As we hurried downstairs, we met George coming up, wrestling an enormous sheet of plywood. Mrs. Z followed and gabbled instructions while she carried his tool box.
“Will you be back in the morning?” she said to me.
“Maybe, maybe not,” I said. “If not, I’ll call.”
Ambiguity, I thought. That’s what I need to project. As we drove off, I let my mind run through a hundred possibilities for our destination, our direction, and every other factor I could think of. If nothing else, it kept my mind off Nathan’s driving.
On our way to the cemetery in Colma, Nathan had noticed a franchise-type hotel on the frontage road beside the freeway. A tan stucco building with a Spanish Baroque false front, it took up most of a block, the better to confuse a stalker. The young man working the desk seemed indifferent to who we were and whether we had reservations just so long as Nathan had a credit card. The Interpol ID, however, woke him up fast.
“If anyone comes in and wants the room number,” Nathan said, “or phones and wants to be connected, do not do it without checking with me first. Do you understand? That’s very important.”
“Yes sir,” the clerk said. “Understood. I’ll leave a note for the day shift, too.”
I wandered away and stared at a blank spot on the wall while they finished the transaction. I wanted to avoid knowing the room number. When we went upstairs with the luggage, I also avoided looking at the door.
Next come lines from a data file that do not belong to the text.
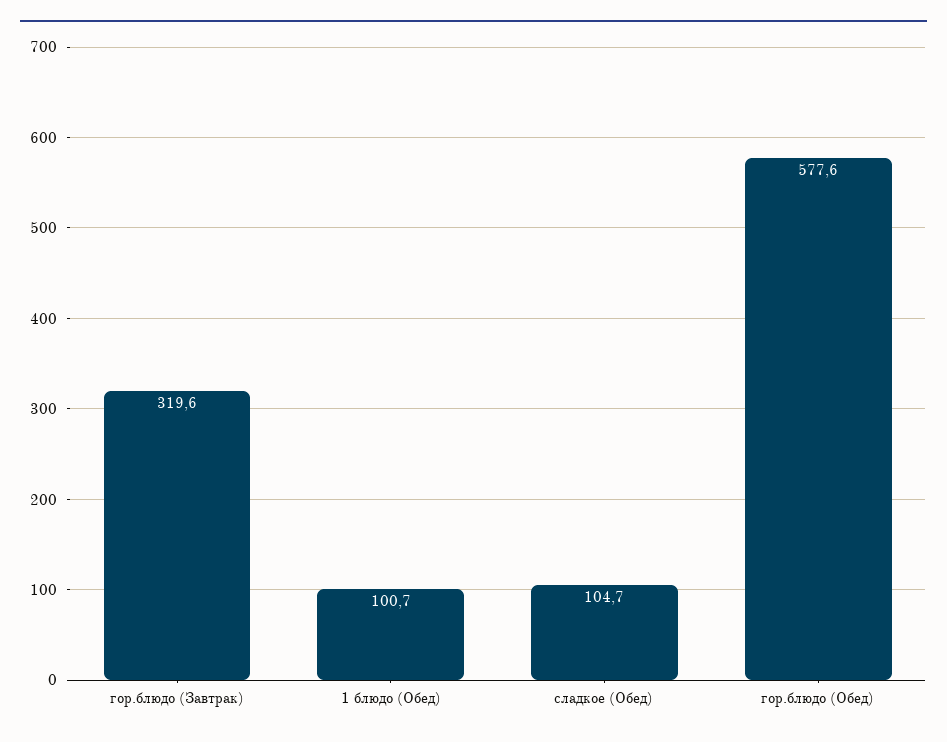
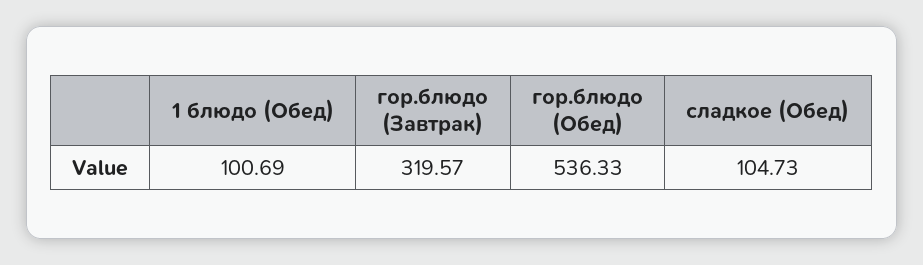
гор.блюдо (Обед): 577.6 -> 536.33

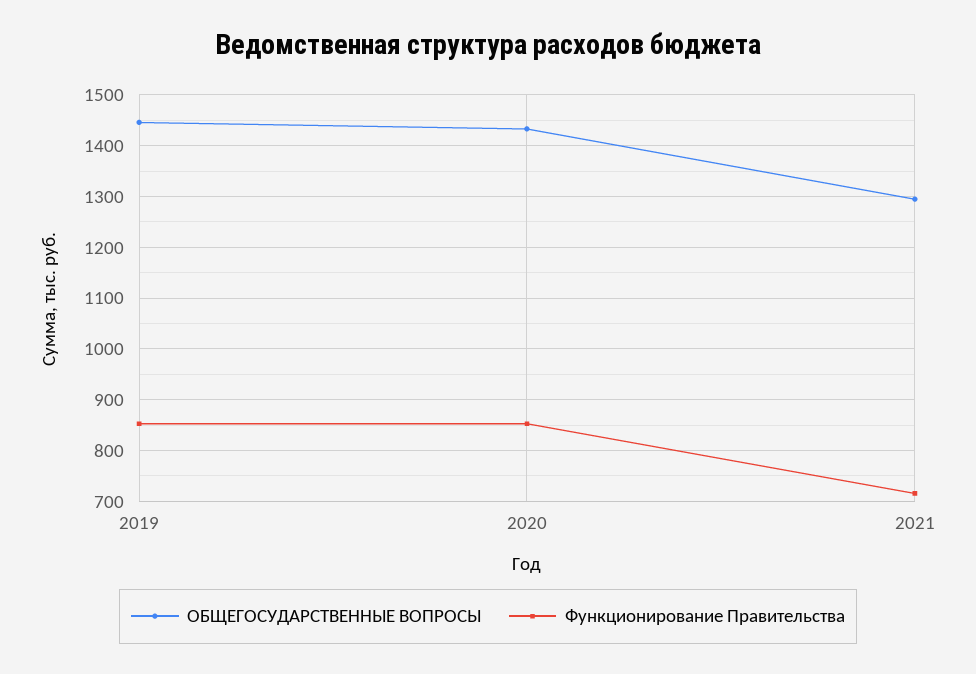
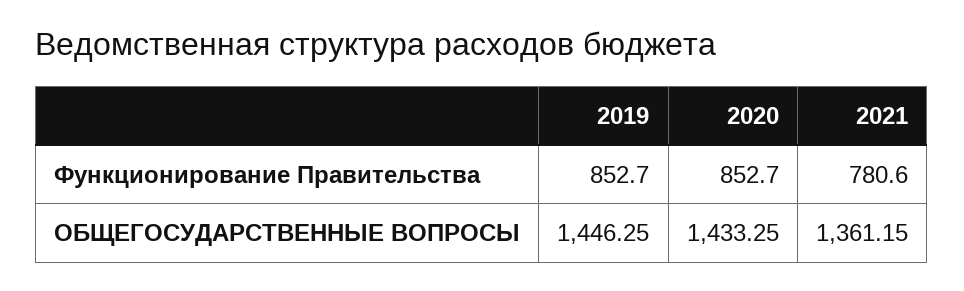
ОБЩЕГОСУДАРСТВЕННЫЕ ВОПРОСЫ, 2021: 1300 -> 1361.15
Функционирование Правительства, 2021: 720 -> 780.6

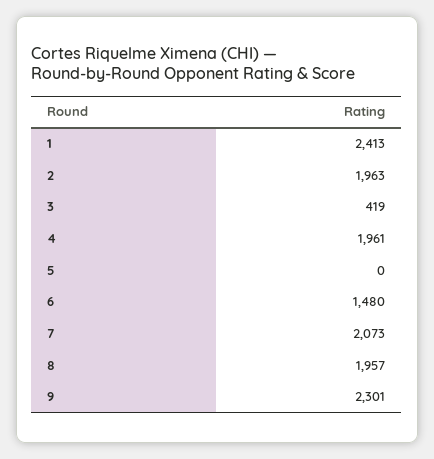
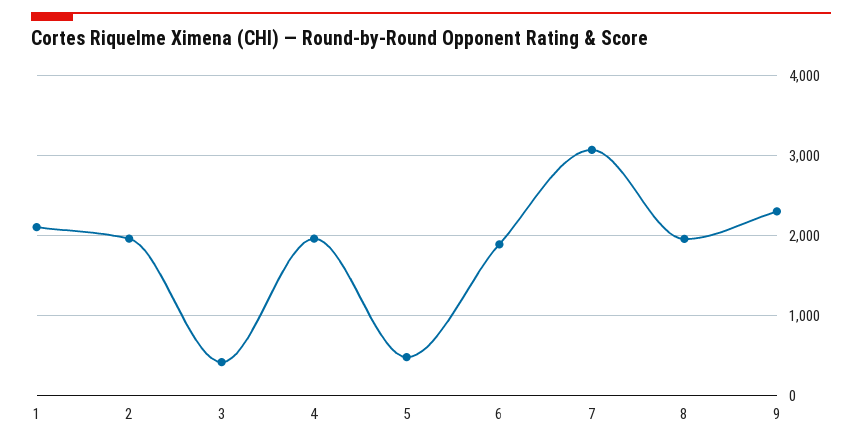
1: 2413 -> 2100
5: 0 -> 500
6: 1480 -> 1900
7: 2073 -> 3100

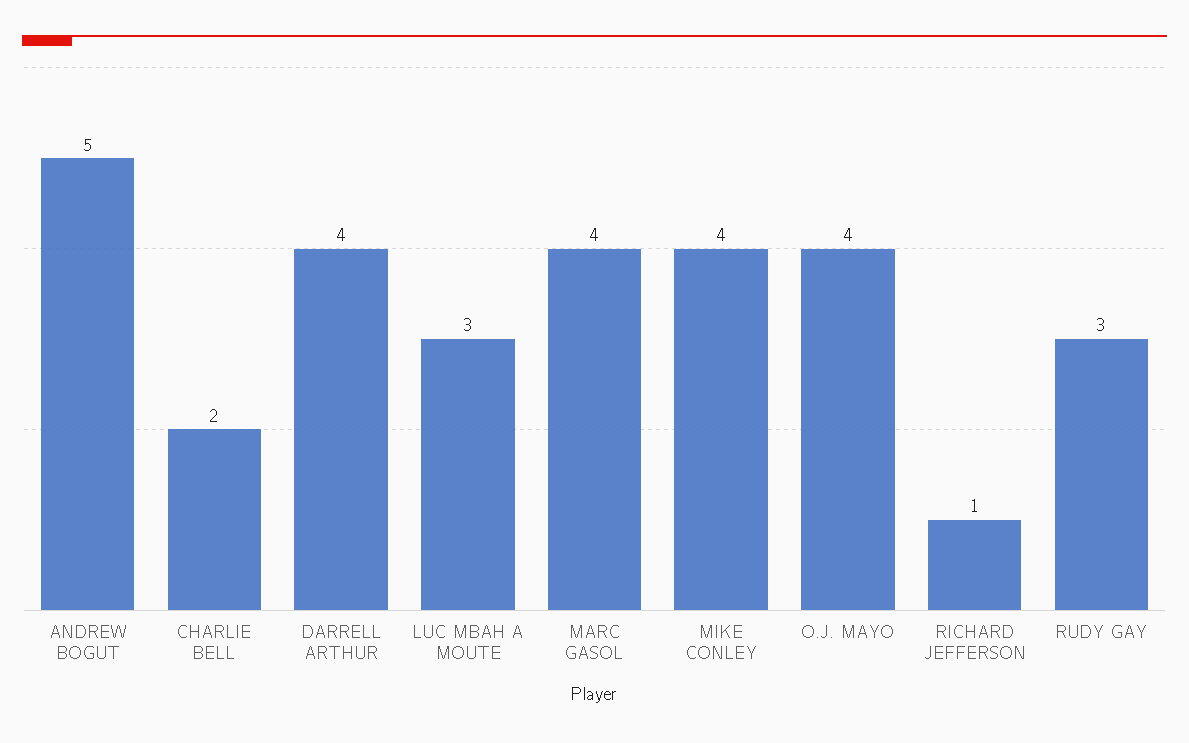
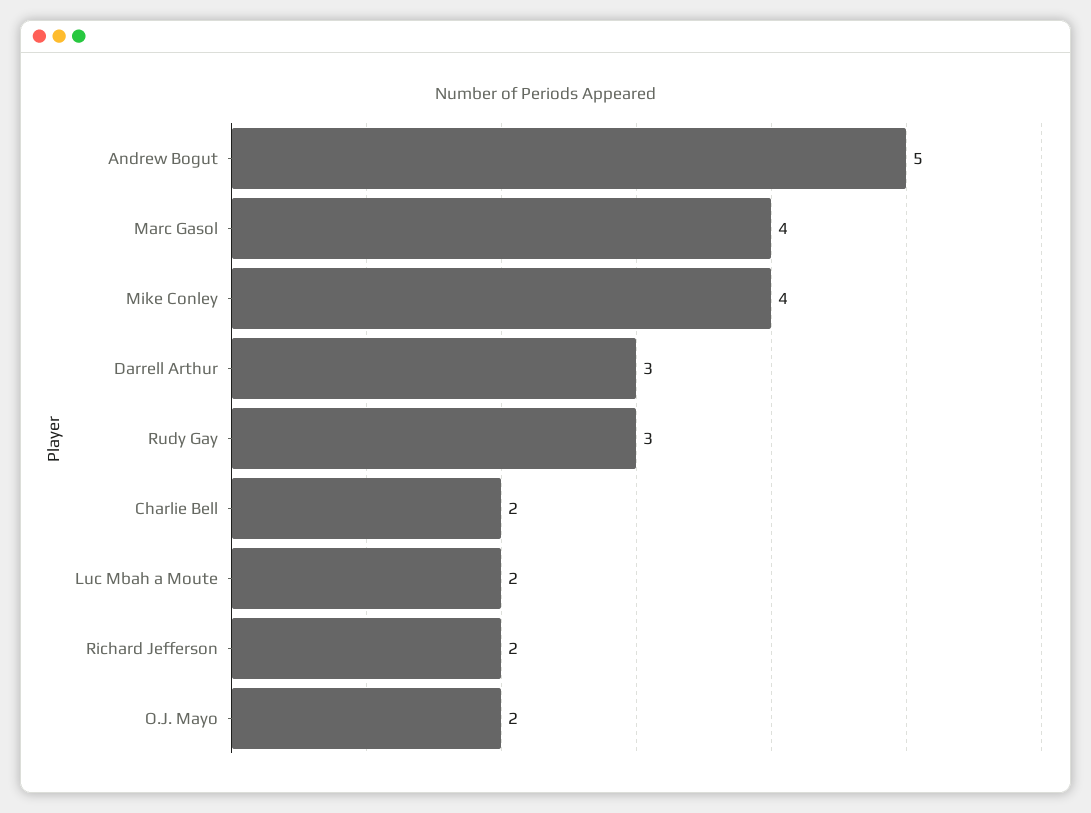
DARRELL ARTHUR: 4 -> 3
LUC MBAH A MOUTE: 3 -> 2
O.J. MAYO: 4 -> 2
RICHARD JEFFERSON: 1 -> 2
I filled my mind with thoughts of a hotel in Lake Tahoe where I’d stayed some years before and visualized the view of the lake at night from its windows. If Johnson was working a Mind Penetration or scan on me, he’d end up thoroughly confused.
The window of the room that I actually stood in looked downhill to the street in back of the hotel. Since the queen sized bed sat near the window, Nathan pulled the drapes shut as soon as we got in. The room as a whole, decorated mostly in golds and browns, contained a sofa as well as the bed, but it looked much too short for Nathan to stretch out on.
“In the morning, we should be able to see the local police station from here,” Nathan said. “Down the hill and over a little.”
“That should give Johnson something interesting to think about.”
“So I thought, yes.”
I was having interesting thoughts of my own. Suppose Johnson had made his shot, I asked myself. In those last few seconds you would have had the conventional regrets about never seeing your family again and dying young, but be honest, O’Grady, one of those regrets would have been that you turned Nathan down.
Johnson, of course, had missed.
I sat down on the edge of the bed and watched Nathan, who had taken off his jacket and the shoulder holster, while he stowed the luggage out of the way at one end of the narrow room. He put the sample case near the window, then reached inside it. I heard a click as he turned on some device, the interference generator, I assumed. I liked the way he moved, no theatrics, no fuss, just the quiet self-control of a man who knew he was a man. He turned around and gave me a look of the sort that’s usually described as smoldering. I could feel the Qi rising, swirling around us both like a thrown net.